PowToon Narration — Pros and Cons

The great strength of PowToon’s narration feature is ease of use.  It’s right there within PowToon, and very simple to use.  Definitely a Pro.

Unfortunately, simplicity is also a “con”.  There are no editing capabilities available.  If you are not happy with the recording — even if only one little thing needs fixing — you have to re-record the entire script for the slide in question.  You cannot edit out “ums” “ahs” or any other verbal ticks, nor can you get rid of background noise (for example).
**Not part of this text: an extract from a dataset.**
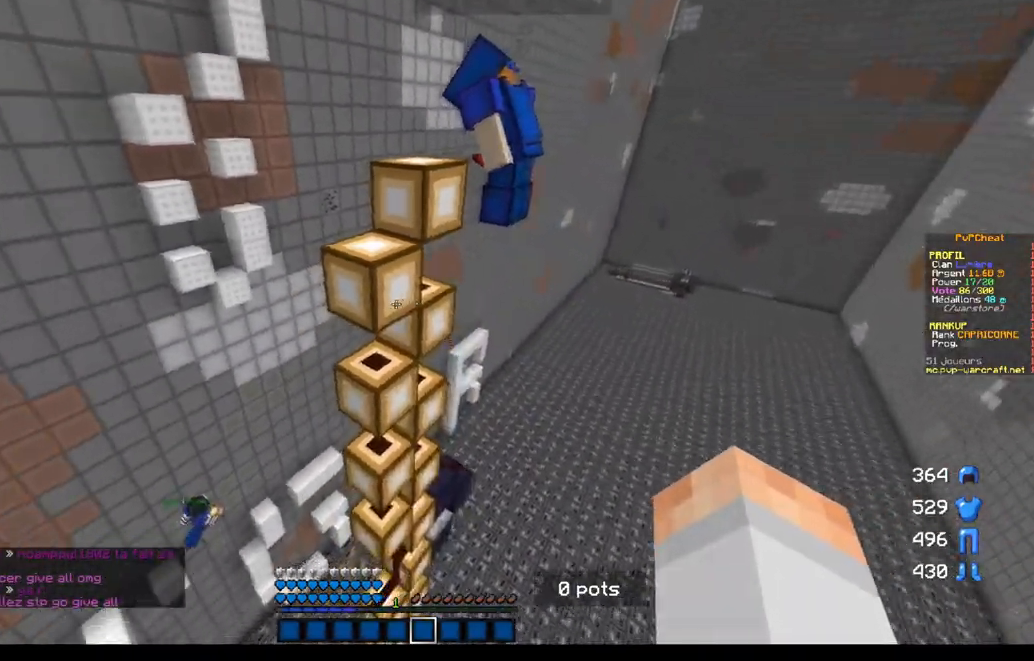
{"keys": [], "mouse": [], "events": []}
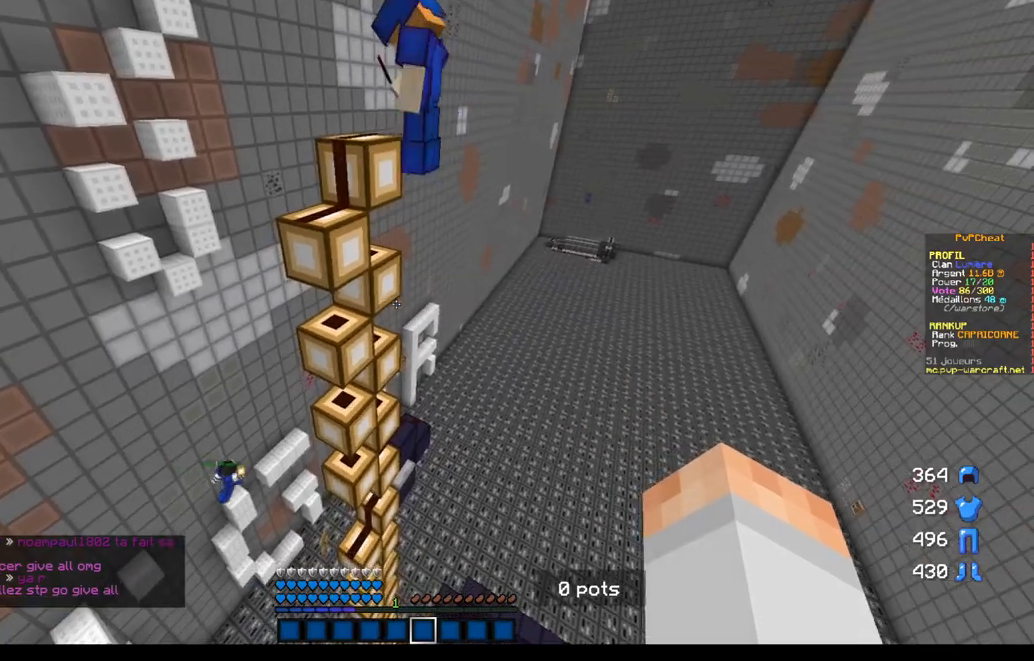
{"keys": [], "mouse": [], "events": [[67, "z", "down"], [267, "z", "up"]]}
This is not necessarily a bad thing as more capabilities imply complexity and less ease-of-use.  It just means that if you use PowToon’s native narration feature you may be doing a lot of takes.  You can minimize that need for re-recording by:

  • Keeping scripts short
  • Practicing before recording

I prefer to have more control over my narration recording, so I used Audacity in my explainer video.  We’ll cover Audacity and uploading narration to PowToon in the next post.

At this point I haven’t actually recorded any narration, so my time spent remains at 7 hours.

Until then, thanks for reading, and I will see you again soon.